When designing audio for accessibility compliance, you must address both audio pacing and user control. To slow down the text-to-speech output, you must wrap your dynamic variable in SSML tags. For example, <prosody rate="slow">Your wait time is {Flow.EWT}</prosody>.
To allow interruption, you must not use the standard ‘Play Audio’ action. You must replace it with a ‘Collect Input’ action, configure the audio as the prompt, and enable the ‘Barge-In’ setting.
This allows the user to press a key to skip the audio, satisfying WCAG cognitive overload guidelines.
I evaluate vendor platforms for enterprise RFPs, and the lack of native, user-friendly pacing controls for text-to-speech in the base interface is a massive oversight.
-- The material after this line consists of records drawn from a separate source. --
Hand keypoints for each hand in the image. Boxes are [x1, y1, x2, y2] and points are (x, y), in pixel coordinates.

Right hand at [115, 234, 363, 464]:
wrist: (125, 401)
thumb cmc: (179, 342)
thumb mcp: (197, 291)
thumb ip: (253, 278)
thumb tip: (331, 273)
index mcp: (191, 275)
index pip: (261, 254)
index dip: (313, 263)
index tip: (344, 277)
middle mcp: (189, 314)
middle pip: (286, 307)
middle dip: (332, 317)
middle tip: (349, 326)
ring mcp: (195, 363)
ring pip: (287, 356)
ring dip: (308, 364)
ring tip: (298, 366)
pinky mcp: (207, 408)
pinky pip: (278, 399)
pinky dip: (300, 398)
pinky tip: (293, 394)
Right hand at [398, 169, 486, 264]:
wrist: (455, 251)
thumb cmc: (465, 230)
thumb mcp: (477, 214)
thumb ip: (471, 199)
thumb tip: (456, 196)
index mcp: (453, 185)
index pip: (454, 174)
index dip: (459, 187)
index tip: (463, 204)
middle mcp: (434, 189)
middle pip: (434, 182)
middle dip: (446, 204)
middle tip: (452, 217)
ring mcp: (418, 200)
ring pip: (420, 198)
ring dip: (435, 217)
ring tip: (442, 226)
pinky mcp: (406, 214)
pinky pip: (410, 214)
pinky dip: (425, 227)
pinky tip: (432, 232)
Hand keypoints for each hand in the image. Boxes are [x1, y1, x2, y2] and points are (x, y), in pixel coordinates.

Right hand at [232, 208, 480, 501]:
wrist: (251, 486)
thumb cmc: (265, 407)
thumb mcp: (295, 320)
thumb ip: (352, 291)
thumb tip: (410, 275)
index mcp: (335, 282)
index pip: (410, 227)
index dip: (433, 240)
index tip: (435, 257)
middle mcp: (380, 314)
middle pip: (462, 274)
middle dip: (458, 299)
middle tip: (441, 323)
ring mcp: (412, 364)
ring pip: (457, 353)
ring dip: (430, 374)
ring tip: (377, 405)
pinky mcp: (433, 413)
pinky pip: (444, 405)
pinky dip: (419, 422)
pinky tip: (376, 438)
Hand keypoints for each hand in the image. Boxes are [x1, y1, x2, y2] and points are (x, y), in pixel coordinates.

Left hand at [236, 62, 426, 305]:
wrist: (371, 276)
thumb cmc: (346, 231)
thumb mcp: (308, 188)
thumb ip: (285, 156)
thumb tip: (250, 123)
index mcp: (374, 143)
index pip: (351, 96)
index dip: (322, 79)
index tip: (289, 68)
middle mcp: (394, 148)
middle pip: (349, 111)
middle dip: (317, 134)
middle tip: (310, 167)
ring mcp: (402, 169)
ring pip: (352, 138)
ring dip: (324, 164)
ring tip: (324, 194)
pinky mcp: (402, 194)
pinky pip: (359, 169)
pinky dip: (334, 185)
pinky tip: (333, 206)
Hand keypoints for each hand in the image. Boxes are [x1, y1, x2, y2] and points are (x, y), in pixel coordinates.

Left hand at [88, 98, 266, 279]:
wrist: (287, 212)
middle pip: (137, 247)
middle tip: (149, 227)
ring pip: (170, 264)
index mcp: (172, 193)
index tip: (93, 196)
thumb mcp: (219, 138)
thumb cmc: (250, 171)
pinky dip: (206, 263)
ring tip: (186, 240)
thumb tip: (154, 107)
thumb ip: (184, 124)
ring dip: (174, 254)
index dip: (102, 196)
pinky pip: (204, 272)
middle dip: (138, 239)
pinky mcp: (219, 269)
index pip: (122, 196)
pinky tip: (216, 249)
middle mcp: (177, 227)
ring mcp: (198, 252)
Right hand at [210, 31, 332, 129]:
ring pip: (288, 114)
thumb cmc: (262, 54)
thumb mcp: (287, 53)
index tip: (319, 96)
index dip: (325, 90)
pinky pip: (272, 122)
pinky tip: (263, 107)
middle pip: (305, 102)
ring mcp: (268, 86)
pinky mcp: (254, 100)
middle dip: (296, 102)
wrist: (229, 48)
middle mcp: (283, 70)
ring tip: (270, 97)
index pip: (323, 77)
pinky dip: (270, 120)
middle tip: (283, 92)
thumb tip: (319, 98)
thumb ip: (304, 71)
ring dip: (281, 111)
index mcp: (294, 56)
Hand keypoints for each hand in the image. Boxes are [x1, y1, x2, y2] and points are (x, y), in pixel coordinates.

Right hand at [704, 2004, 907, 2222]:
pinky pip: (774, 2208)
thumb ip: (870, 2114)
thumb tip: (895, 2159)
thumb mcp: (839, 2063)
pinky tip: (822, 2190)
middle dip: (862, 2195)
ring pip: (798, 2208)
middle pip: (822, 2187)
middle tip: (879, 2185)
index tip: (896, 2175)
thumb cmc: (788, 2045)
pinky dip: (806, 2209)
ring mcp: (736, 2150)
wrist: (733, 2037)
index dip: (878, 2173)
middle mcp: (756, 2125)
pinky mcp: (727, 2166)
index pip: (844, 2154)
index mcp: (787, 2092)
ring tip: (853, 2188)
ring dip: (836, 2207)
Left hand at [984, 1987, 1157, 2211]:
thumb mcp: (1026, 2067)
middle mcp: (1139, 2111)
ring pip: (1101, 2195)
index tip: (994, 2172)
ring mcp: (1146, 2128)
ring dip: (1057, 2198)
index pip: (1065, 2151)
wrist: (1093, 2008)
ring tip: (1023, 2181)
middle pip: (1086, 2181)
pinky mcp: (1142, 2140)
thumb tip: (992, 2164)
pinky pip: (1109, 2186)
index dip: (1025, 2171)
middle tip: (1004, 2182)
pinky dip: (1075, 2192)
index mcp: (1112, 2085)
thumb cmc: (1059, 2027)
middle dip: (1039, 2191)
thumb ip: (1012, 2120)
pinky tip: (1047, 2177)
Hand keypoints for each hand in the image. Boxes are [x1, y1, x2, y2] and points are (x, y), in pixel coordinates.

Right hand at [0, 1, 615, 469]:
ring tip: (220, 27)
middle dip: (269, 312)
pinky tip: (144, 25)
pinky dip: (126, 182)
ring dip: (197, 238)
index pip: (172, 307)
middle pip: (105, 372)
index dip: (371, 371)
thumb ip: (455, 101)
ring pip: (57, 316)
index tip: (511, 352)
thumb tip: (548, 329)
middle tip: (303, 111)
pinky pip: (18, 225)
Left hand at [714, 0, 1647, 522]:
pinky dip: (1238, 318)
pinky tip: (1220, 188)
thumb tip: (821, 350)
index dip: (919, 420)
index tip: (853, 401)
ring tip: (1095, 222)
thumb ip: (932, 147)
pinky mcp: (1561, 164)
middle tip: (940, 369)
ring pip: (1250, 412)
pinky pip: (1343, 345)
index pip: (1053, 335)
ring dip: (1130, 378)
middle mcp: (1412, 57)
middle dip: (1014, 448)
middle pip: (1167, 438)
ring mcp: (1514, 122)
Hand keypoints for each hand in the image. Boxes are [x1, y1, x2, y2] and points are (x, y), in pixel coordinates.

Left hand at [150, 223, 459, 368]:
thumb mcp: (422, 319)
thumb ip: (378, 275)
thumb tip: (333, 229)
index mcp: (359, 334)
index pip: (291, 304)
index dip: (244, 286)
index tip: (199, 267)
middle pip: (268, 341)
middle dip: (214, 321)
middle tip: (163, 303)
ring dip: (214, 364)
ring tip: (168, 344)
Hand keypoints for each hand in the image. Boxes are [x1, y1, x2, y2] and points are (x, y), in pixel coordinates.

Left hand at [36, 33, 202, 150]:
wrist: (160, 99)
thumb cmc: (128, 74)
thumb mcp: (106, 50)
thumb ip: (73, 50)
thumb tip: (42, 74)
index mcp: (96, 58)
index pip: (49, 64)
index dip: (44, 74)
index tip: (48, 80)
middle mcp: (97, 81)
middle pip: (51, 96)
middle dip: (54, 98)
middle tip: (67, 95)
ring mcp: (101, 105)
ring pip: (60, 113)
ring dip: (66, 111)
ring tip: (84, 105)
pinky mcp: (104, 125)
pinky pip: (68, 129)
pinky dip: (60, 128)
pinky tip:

The fact that an administrator has to manually write XML-based SSML tags just to make the bot speak at a normal human speed is completely ridiculous. The competitors offer simple slider bars for speech rate in their graphical interfaces.
SSML works, but if you make a single syntax error in your brackets, the flow completely breaks and plays an error message to the customer. Test your SSML extensively before publishing.